Entretanto, isso eu logo me dei conta, ninguém se sentia tão seguro como no passado, rompera-se para sempre a aliança com o Todo e os homens passaram não somente a temerem aos outros, mas também aos fenômenos da natureza, dentre eles, a naturalidade da morte. Inventaram suas crenças e seus deuses. Surgiram os templos para o culto das divindades criadas, templos que foram se enriquecendo, tornando-se opulentos. E para ordená-los, estipular suas regras, apareceram sacerdotes.

Com a perda da justiça natural, surgia a necessidade de estipularem leis, direito e deveres.
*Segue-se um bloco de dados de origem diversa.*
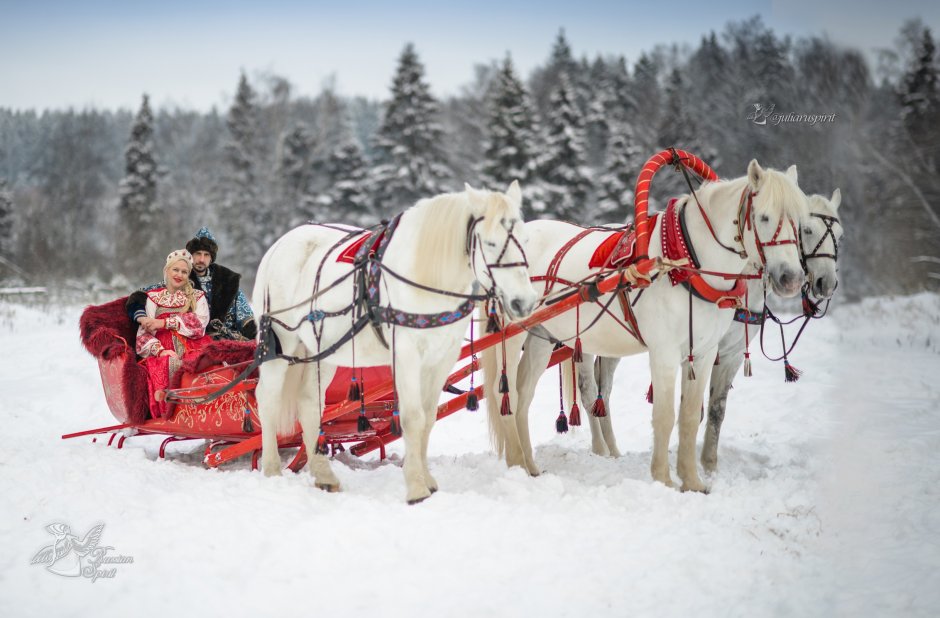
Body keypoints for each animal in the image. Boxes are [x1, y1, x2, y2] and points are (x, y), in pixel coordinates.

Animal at [255, 182, 536, 500]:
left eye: (525, 239)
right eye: (489, 243)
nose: (524, 302)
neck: (429, 276)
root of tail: (279, 245)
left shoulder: (441, 358)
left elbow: (428, 418)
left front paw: (427, 479)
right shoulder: (407, 354)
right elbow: (413, 417)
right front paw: (416, 487)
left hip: (324, 349)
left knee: (309, 402)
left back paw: (324, 474)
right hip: (280, 344)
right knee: (267, 399)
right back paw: (272, 470)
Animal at [484, 159, 808, 490]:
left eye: (801, 221)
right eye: (764, 217)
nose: (792, 278)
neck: (684, 263)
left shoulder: (705, 353)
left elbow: (690, 415)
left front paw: (692, 482)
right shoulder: (664, 351)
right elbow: (664, 415)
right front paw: (663, 480)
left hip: (541, 336)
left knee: (524, 394)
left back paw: (529, 465)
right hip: (514, 334)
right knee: (507, 394)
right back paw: (517, 462)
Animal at [580, 190, 844, 464]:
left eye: (840, 234)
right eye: (806, 229)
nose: (827, 283)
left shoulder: (729, 354)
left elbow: (716, 409)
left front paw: (706, 462)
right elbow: (695, 410)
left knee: (604, 393)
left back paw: (612, 450)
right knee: (589, 391)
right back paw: (601, 449)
Criaram o direito, depois os juízes, os acusadores e as cadeias.

Em meu desespero, eu lhes implorava para que refletissem, não reproduzissem a sociedade que eu abandonara ao morrer. E eu, a quem nem ao menos era dado o direito de me matar, pois morto já estava, fui assaltado pelo desespero mais absoluto.

Não tardou muito para que me evitassem. Aqueles homens e mulheres que eu tanto amara desde minha chegada, passaram a dizer que eu possuía o gênio da “mania”. Acusaram-me de louco! Ao cruzarem comigo diziam que não havia mais dentre eles, um lugar para mim.

E, foi aí que eu acordei…

Ao despertar ainda com a última frase nos ouvidos, decidi sentar-me e escrever essa longa carta, na esperança de que seja lida por pelo menos um leitor: você mesmo! Esse é o resultado de meu trabalho, um único testamento!

Agora me sinto-me livre para o último ato que desejo realizar: recolher o revólver que jaz ao solo, bem ao meu lado, e, com sua única bala, arrebentar meus miolos.

Boa leitura para você que teve a paciência de ler minha última carta e ainda teima em seguir vivendo!